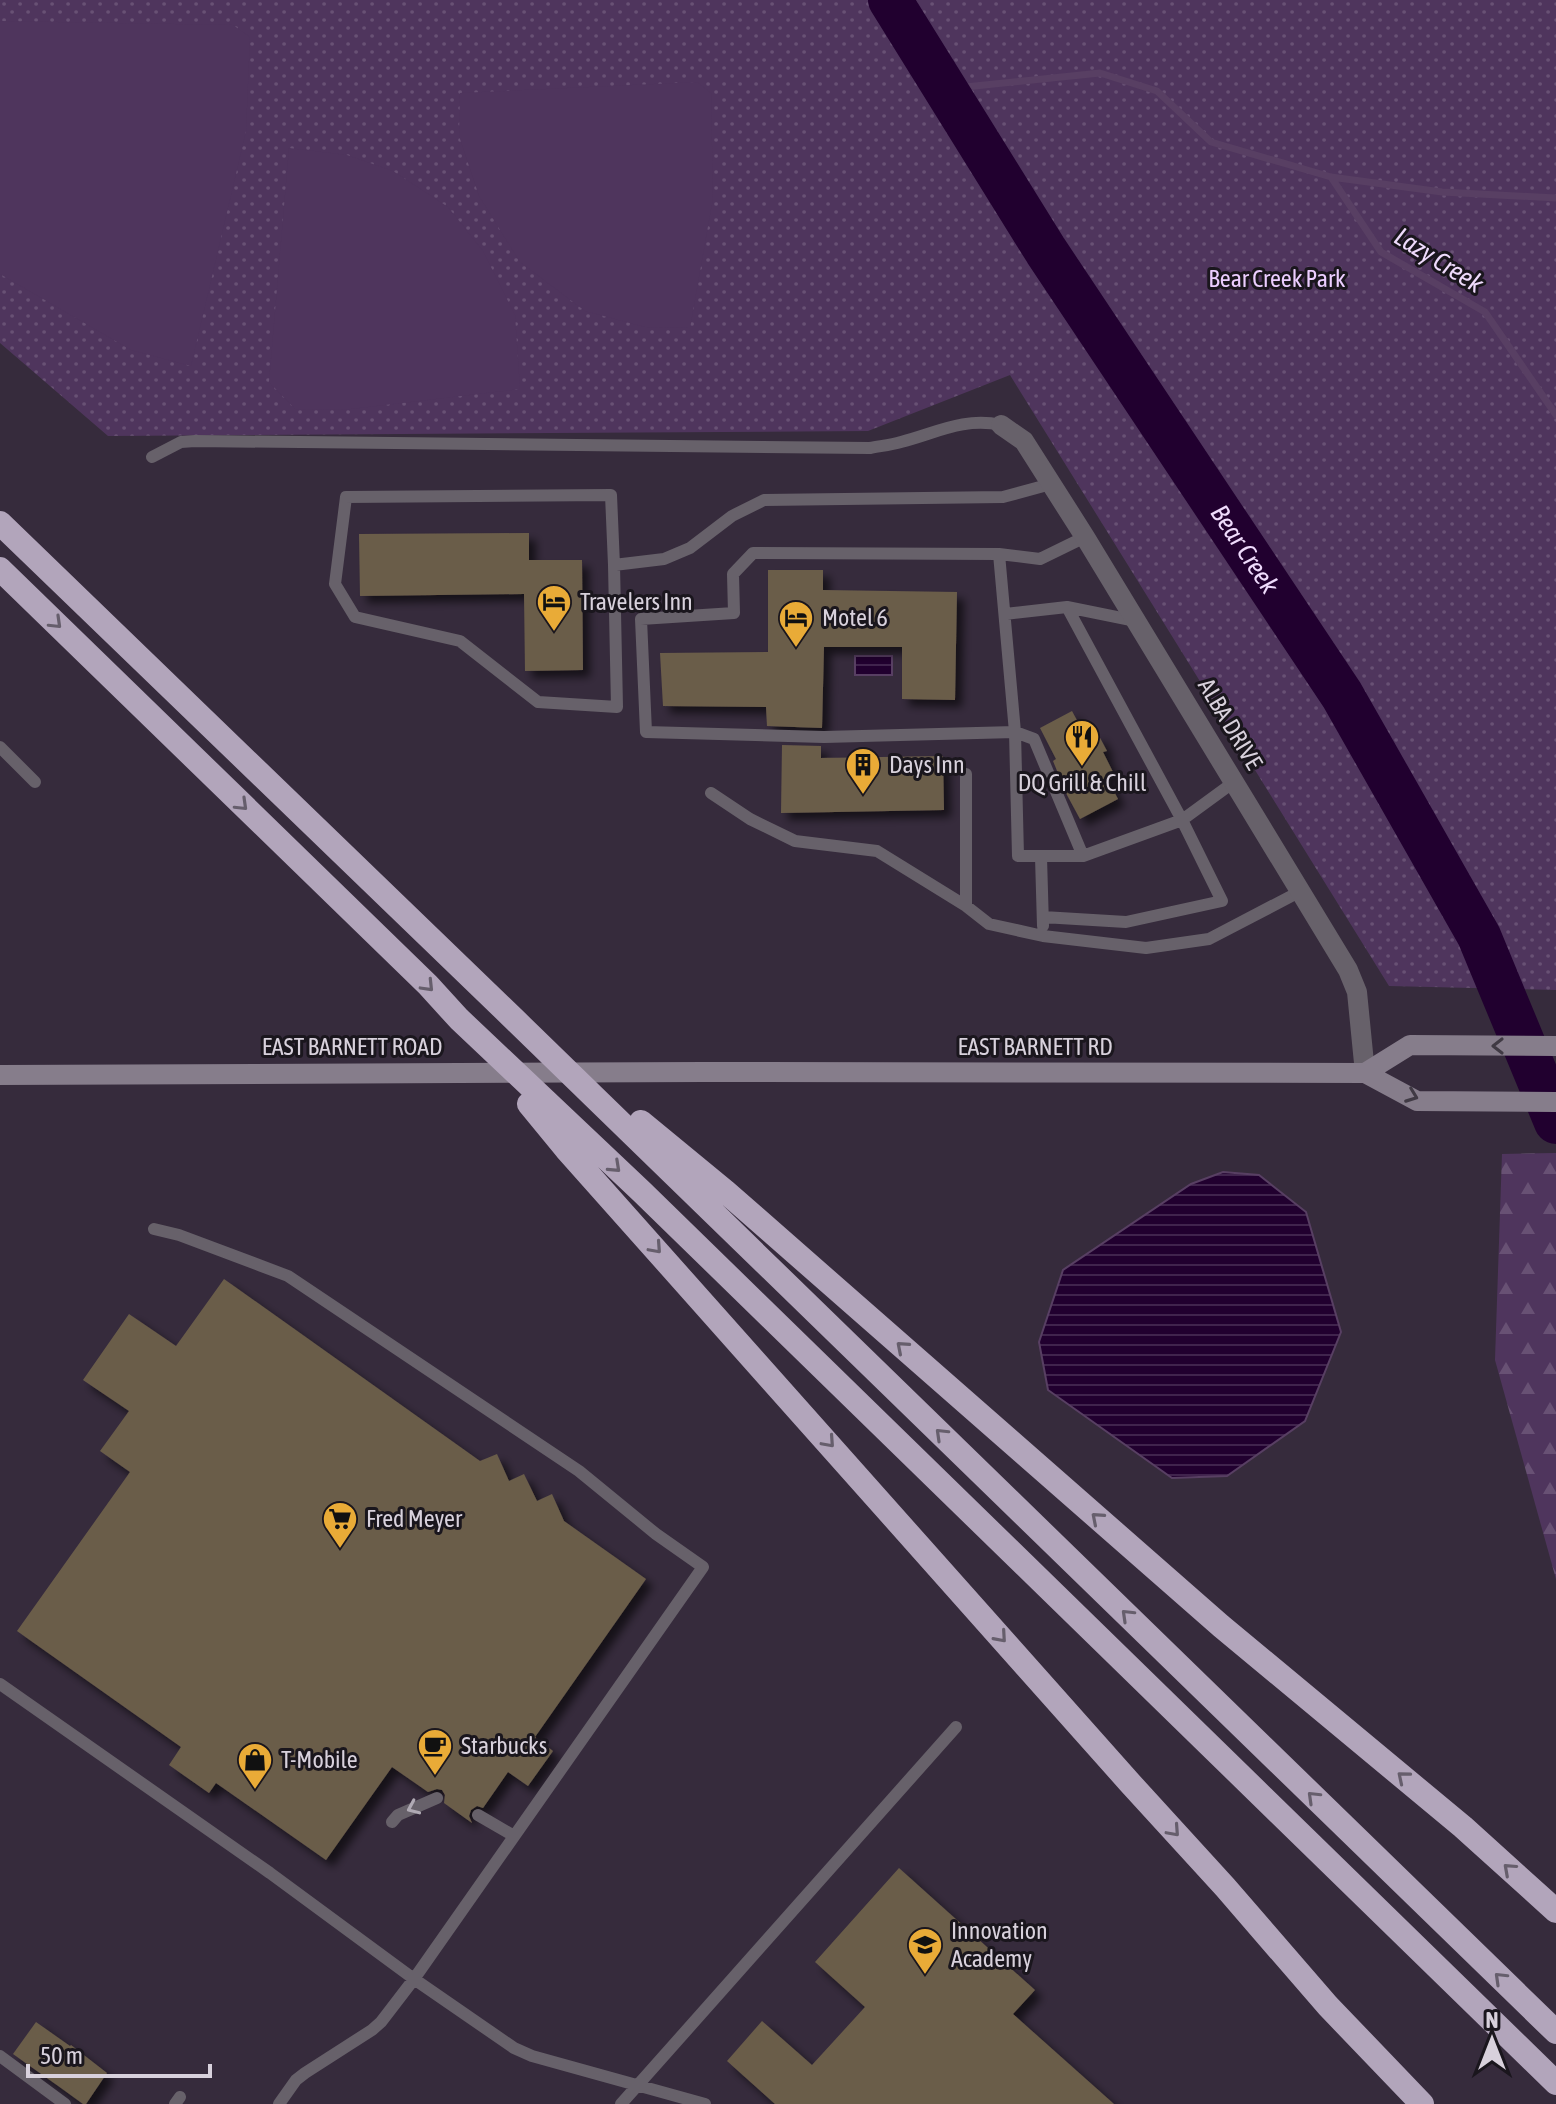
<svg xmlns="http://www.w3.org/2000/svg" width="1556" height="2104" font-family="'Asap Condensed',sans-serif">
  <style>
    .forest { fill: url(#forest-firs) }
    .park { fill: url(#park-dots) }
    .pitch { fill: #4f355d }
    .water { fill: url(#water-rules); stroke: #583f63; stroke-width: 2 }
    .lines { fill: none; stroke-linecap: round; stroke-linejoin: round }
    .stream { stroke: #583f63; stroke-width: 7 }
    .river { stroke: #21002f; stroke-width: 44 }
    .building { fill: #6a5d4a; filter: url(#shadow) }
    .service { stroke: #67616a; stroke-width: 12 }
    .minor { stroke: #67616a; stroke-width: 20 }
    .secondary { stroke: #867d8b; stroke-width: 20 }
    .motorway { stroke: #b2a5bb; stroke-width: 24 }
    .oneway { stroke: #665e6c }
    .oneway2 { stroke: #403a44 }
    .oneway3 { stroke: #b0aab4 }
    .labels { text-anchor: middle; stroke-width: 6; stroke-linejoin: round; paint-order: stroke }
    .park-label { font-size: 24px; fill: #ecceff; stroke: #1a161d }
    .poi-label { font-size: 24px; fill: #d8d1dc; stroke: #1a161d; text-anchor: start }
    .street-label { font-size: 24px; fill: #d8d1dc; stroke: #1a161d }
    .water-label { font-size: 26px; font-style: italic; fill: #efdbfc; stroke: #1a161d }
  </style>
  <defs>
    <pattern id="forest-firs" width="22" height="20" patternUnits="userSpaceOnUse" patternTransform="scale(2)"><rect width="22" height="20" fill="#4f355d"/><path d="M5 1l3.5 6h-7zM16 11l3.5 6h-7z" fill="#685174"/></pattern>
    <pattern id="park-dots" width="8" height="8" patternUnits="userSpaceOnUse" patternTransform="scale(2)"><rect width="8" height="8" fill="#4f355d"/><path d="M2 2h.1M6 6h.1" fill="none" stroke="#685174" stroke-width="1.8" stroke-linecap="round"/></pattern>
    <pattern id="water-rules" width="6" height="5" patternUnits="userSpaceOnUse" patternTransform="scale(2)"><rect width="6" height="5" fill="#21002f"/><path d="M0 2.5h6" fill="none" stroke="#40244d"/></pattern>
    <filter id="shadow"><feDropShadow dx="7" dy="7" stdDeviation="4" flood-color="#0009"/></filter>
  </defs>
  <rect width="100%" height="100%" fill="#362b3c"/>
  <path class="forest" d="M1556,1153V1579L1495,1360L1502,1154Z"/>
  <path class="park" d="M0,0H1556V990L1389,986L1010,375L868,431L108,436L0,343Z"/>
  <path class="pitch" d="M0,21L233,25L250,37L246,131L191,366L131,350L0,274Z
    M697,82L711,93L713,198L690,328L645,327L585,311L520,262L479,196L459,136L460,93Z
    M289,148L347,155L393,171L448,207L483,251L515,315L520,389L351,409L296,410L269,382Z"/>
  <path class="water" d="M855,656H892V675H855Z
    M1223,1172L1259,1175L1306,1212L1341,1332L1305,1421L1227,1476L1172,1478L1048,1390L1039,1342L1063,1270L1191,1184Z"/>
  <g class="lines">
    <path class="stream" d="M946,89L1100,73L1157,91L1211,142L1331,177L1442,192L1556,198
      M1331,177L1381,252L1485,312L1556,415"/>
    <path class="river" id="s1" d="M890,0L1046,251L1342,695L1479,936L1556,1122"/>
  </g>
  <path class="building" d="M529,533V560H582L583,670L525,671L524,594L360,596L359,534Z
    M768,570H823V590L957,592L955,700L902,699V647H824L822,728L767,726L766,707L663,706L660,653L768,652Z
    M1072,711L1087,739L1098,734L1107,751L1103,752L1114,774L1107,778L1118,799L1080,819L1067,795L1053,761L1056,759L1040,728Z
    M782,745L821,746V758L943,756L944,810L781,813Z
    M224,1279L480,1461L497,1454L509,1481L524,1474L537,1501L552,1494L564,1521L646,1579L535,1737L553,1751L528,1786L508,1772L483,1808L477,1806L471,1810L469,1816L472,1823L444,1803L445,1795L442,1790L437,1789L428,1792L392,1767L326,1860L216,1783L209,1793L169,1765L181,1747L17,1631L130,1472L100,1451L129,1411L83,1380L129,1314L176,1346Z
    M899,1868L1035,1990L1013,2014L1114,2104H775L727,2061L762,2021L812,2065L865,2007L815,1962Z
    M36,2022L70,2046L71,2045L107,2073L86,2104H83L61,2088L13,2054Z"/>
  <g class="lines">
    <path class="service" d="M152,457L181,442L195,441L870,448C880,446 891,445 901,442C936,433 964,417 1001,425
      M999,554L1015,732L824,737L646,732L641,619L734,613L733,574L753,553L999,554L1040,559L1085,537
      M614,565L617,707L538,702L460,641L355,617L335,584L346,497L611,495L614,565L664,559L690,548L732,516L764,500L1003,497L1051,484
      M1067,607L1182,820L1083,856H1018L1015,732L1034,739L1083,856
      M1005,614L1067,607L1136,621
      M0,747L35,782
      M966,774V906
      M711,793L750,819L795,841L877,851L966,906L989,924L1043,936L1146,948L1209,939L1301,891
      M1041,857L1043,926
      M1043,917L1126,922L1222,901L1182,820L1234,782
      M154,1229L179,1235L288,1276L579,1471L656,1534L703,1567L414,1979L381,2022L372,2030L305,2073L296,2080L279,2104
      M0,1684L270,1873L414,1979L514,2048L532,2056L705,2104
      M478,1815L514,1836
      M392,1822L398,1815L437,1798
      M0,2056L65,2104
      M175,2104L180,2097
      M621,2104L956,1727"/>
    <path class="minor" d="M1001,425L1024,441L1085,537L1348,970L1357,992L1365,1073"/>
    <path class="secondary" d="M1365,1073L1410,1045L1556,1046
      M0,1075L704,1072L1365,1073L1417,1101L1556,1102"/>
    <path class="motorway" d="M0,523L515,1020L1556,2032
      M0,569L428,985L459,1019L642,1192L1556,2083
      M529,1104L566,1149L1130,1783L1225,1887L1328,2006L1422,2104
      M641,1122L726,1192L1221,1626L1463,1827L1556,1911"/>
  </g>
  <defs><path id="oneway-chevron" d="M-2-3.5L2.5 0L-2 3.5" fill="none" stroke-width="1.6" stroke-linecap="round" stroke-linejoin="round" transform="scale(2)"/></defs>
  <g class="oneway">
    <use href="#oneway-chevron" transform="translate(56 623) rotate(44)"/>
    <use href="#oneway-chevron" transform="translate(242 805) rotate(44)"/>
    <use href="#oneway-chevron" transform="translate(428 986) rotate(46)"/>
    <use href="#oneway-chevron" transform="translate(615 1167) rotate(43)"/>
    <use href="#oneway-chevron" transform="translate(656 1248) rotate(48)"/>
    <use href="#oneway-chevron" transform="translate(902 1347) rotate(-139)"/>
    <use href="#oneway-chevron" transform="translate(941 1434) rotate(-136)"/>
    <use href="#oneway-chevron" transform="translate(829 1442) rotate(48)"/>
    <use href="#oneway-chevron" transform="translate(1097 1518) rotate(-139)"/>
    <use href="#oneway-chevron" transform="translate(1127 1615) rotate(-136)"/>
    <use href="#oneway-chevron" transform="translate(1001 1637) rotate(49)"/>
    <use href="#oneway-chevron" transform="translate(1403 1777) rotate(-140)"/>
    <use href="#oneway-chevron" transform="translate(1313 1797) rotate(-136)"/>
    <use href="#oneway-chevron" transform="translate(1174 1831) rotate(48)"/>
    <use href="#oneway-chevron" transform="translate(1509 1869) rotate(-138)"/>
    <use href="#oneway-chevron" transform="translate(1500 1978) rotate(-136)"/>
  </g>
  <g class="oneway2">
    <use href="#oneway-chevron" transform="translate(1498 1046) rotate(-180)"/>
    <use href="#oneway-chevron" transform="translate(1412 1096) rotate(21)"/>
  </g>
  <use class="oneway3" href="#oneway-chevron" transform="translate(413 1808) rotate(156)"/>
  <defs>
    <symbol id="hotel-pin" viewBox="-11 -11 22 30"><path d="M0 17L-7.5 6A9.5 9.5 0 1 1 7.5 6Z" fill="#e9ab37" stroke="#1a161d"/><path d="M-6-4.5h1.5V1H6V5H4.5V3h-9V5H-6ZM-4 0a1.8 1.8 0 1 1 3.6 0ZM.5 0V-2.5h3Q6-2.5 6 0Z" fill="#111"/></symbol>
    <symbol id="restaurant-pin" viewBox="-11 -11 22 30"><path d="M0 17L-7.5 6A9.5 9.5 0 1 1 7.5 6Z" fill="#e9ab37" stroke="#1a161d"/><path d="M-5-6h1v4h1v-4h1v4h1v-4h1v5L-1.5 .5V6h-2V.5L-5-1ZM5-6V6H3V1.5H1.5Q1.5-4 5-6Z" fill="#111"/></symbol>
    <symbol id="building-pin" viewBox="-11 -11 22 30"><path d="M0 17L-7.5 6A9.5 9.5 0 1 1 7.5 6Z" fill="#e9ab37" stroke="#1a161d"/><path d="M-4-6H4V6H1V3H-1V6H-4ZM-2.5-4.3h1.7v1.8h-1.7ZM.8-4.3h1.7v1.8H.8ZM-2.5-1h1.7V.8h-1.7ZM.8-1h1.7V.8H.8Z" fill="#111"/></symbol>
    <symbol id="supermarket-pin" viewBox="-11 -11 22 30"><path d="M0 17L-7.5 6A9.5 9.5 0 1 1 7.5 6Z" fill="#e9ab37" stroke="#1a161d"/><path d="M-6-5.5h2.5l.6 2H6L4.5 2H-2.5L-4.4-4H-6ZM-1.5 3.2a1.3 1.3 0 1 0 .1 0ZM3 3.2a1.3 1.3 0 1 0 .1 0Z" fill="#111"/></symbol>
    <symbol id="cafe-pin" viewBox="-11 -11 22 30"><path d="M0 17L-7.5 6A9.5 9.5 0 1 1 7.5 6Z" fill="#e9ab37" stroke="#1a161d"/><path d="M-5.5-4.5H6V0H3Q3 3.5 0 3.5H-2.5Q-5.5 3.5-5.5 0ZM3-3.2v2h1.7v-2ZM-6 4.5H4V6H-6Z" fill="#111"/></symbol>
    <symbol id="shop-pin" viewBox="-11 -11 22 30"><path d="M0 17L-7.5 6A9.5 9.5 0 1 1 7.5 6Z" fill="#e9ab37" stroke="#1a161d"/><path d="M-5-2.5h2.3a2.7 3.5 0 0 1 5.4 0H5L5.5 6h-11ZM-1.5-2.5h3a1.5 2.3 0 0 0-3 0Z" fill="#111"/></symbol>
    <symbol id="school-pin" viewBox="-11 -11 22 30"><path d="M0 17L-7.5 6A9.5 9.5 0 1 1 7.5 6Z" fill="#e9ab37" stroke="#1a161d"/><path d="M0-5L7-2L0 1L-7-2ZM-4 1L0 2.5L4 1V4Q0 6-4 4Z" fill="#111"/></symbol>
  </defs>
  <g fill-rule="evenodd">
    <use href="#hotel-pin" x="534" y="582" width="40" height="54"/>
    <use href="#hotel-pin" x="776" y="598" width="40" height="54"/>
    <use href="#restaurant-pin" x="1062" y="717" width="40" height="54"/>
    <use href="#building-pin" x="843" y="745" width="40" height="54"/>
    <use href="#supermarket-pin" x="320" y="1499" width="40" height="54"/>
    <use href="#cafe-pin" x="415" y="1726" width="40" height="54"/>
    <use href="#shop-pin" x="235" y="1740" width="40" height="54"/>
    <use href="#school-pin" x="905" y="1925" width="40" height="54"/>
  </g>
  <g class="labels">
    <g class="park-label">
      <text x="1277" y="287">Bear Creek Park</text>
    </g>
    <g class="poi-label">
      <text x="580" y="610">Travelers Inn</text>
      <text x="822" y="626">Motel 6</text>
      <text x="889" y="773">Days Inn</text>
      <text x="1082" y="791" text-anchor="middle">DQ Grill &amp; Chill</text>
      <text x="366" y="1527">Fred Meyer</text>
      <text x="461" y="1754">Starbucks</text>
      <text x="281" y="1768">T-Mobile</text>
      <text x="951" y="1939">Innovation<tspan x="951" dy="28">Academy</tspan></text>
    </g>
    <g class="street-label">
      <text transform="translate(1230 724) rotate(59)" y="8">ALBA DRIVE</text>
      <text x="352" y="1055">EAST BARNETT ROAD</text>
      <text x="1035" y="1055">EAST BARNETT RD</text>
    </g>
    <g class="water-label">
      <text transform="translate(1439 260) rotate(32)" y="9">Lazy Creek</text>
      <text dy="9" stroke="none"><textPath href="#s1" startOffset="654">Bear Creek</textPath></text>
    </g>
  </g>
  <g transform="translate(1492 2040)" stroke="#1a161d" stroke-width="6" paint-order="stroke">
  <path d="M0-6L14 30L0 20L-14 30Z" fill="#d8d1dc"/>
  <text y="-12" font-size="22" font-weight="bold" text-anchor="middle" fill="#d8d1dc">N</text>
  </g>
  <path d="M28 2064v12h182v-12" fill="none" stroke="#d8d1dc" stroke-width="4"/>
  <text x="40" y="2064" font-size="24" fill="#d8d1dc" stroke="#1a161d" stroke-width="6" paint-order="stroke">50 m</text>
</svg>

• Work item
Show all lines in the entries above where the string "supermarket" appears.

• Completed exercise
    <symbol id="supermarket-pin" viewBox="-11 -11 22 30"><path d="M0 17L-7.5 6A9.5 9.5 0 1 1 7.5 6Z" fill="#e9ab37" stroke="#1a161d"/><path d="M-6-5.5h2.5l.6 2H6L4.5 2H-2.5L-4.4-4H-6ZM-1.5 3.2a1.3 1.3 0 1 0 .1 0ZM3 3.2a1.3 1.3 0 1 0 .1 0Z" fill="#111"/></symbol>
    <use href="#supermarket-pin" x="320" y="1499" width="40" height="54"/>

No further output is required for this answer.